What is being asked: Use the entries below and reproduce exactly the lines from the one containing "BKRD84-00QD" down to the one containing "тщательно продуманными, и", both of them included.

Records excerpted from a collection:

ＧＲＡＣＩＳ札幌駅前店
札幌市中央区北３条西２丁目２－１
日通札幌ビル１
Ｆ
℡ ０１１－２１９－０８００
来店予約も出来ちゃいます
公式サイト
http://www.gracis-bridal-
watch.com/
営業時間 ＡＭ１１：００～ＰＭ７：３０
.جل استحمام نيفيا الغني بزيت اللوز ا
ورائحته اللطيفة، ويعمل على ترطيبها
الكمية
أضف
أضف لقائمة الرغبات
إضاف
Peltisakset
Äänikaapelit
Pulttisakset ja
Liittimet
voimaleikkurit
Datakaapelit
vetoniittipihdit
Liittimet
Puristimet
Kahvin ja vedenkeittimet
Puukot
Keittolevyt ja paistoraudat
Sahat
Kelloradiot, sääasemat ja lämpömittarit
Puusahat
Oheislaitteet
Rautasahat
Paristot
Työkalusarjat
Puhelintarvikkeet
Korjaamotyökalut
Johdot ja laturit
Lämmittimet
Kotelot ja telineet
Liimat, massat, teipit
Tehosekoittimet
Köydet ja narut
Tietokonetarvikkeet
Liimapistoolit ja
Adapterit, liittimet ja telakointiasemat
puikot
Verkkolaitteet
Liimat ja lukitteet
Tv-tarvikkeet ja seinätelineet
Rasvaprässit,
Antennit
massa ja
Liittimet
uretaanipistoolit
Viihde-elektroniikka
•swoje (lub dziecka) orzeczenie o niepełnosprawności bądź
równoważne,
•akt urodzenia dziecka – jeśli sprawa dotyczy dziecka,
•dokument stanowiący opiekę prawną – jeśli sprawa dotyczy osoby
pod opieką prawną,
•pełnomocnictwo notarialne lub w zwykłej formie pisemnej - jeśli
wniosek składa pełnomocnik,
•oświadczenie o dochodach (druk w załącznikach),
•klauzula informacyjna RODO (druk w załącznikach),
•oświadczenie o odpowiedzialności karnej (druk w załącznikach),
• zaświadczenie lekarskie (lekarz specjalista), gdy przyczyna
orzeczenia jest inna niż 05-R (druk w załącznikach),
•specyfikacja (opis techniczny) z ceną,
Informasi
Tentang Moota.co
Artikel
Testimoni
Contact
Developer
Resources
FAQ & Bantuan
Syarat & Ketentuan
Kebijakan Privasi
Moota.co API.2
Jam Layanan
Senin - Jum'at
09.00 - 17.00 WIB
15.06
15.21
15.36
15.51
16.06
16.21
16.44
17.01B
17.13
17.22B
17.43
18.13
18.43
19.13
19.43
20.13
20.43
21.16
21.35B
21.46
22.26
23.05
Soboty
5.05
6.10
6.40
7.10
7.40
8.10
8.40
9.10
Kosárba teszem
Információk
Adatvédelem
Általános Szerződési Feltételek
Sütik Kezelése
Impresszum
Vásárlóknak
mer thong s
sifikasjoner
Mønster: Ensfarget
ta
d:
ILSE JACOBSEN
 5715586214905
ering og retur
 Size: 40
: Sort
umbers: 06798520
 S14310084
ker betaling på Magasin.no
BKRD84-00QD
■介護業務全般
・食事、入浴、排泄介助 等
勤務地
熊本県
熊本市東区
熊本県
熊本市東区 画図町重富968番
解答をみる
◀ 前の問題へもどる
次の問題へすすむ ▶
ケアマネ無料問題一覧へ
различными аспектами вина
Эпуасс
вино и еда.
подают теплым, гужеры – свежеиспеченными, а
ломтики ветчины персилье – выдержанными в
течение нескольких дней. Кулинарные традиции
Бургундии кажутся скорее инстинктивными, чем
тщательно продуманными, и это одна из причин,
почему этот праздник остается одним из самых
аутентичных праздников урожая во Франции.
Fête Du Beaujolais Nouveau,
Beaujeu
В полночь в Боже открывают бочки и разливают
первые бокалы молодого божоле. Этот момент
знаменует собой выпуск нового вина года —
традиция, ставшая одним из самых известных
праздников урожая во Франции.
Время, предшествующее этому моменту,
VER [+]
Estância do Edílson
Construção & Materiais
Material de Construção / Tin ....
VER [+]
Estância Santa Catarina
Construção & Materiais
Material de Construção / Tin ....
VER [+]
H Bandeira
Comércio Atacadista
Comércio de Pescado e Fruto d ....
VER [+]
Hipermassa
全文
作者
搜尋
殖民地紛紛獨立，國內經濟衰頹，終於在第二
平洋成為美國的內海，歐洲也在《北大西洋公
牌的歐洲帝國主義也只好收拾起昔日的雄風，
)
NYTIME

Response:
BKRD84-00QD
■介護業務全般
・食事、入浴、排泄介助 等
勤務地
熊本県
熊本市東区
熊本県
熊本市東区 画図町重富968番
解答をみる
◀ 前の問題へもどる
次の問題へすすむ ▶
ケアマネ無料問題一覧へ
различными аспектами вина
Эпуасс
вино и еда.
подают теплым, гужеры – свежеиспеченными, а
ломтики ветчины персилье – выдержанными в
течение нескольких дней. Кулинарные традиции
Бургундии кажутся скорее инстинктивными, чем
тщательно продуманными, и это одна из причин,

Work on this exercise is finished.